B: Du planst die Veranstaltungen des Salon Suisse aber nicht nur als Theoriedebatte?
Evelyn Steiner: Auf keinen Fall! Mir war es sehr wichtig, dass der Salon auch eine poetische Dimension hat. Wir wollten keine Veranstaltungsreihe organisieren, die auch ein SIA- oder BDA-Kongress sein könnte. Deshalb ist mir das „verrückte“ Element, die Brechung durch das Mittel der Kunst, beim diesjährigen Salon so wichtig. Ich finde es sehr interessant, die Schnittstellen und Grenzen zwischen Raum und Kunst auszuloten. Gerade Performances, bei der der Körper zentrales Mittel der Kunsterzeugung ist, drängten sich da als Ergänzung auf.
B: Die „Salonière“ ist ja historisch die Gastgeberin eines literarischen Salons. Wie interpretierst Du diese Rolle für Dich?
Evelyn Steiner: Den Salon Suisse prägt natürlich ganz wesentlich unser „Salon“, der herrliche Saal im Palazzo Trevisan degli Ulivi, dem Sitz der Stiftung Pro Helvetia in Venedig. Dieser tolle Raum schafft den informellen Charakter der Veranstaltungen. Man kann sich dort fast wie in seinem eigenen Wohnzimmer fühlen. Ich habe den Eindruck, dass manche unserer Gäste kurz davor sind, die Schuhe auszuziehen. Was zu diesem intimen Charakter ebenfalls beiträgt, ist die Tatsache, dass viele Besucher nicht nur an einer, sondern an mehreren oder allen Veranstaltungen eines Wochenendes teilnehmen. So entsteht eine geradezu familiäre Atmosphäre. Ich sehe dabei meine Rolle auch darin, die Gäste zusammenzuführen und sie zum Austausch miteinander anzuregen – und zwar nicht nur über Architektur.
B: Das Programm beschränkt sich dieses Jahr nicht nur auf die abendlichen „Salons“, sondern es finden auch Veranstaltungen über Tag statt. Was ist die Idee dahinter?
Evelyn Steiner: Mir war es sehr wichtig, den Stadtraum miteinzubeziehen.
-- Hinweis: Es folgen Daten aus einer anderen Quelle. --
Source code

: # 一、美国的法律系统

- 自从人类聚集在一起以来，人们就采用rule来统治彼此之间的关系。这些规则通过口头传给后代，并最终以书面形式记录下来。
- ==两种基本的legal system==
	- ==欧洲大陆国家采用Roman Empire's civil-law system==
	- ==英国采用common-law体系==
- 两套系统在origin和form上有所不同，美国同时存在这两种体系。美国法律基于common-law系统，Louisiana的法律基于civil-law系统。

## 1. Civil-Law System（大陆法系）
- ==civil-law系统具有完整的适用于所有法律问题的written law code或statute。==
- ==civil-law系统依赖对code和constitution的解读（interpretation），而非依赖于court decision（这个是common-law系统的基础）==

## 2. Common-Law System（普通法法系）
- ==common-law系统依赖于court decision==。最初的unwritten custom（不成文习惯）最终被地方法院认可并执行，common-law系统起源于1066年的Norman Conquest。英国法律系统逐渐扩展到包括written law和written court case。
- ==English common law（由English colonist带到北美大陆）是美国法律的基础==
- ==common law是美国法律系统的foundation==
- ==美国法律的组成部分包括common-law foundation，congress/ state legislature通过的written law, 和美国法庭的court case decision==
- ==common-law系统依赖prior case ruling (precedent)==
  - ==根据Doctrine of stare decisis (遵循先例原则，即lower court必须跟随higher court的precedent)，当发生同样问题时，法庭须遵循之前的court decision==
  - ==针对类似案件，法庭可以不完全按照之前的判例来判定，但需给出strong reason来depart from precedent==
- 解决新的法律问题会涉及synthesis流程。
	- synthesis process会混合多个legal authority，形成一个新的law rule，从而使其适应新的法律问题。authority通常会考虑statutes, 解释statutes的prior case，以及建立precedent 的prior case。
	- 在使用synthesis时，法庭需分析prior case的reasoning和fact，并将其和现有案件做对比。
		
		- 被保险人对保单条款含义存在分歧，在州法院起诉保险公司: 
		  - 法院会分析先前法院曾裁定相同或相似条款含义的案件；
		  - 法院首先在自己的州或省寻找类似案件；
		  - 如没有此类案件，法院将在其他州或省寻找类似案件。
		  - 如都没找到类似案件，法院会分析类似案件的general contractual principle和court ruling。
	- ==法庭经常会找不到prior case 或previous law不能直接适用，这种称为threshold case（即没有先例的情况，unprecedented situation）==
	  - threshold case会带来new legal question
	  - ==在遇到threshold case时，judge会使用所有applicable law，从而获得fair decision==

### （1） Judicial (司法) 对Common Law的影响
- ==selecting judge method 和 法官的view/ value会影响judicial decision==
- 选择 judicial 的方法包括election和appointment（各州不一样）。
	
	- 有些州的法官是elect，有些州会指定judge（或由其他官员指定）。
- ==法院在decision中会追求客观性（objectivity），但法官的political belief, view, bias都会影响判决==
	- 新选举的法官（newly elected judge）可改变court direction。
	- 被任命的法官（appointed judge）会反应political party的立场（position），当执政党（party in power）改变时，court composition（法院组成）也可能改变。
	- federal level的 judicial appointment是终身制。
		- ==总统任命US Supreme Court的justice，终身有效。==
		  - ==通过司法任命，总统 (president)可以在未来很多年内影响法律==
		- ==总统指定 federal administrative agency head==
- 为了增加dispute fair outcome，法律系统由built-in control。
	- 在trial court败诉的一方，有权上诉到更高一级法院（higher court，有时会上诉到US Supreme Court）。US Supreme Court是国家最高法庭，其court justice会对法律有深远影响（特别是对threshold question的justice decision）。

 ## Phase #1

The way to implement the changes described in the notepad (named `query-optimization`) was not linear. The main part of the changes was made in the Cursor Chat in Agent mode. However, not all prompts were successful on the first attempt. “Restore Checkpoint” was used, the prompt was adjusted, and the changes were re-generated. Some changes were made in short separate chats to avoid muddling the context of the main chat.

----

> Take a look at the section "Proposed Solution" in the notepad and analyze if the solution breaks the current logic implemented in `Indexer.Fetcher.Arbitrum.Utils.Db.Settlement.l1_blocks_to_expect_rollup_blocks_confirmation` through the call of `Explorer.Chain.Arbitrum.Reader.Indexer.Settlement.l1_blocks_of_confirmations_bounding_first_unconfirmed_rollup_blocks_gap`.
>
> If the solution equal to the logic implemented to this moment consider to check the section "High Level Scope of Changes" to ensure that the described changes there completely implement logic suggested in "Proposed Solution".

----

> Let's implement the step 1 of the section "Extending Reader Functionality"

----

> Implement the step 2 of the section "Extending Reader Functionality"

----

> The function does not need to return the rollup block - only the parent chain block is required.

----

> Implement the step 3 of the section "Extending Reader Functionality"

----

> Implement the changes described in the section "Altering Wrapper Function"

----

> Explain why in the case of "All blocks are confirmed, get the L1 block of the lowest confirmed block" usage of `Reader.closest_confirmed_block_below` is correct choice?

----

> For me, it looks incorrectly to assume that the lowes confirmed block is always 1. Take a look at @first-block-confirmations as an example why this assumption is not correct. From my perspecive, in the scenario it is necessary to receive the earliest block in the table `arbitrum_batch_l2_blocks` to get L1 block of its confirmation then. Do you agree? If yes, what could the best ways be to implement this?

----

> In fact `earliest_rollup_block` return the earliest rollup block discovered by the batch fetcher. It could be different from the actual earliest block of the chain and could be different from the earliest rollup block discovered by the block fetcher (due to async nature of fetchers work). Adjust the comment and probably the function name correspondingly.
Wir wollten mit dem Salon Suisse in die Stadt hinausgehen. Wenn man sich die Biennale anschaut, wirken viele Beiträge wie UFOs – Fremdkörper, die nichts mit Venedig zu tun haben. Das wollte ich unbedingt vermeiden. Stattdessen wollte ich das Thema „Bodily Encounters“ direkt auf die Stadt beziehen. Wir haben am ersten Salon Suisse-Wochenende eine Exkursion in eine Reihe typisch venezianischer Wohnungen unternommen – vom Ein-Zimmer-Apartment bis zum Palazzo. Dieser Einblick in aktuelle Lebenswelten der Stadtbewohner war hochspannend. Beim Oktober-Salon wird es dann eine Exkursion in die Lagune geben.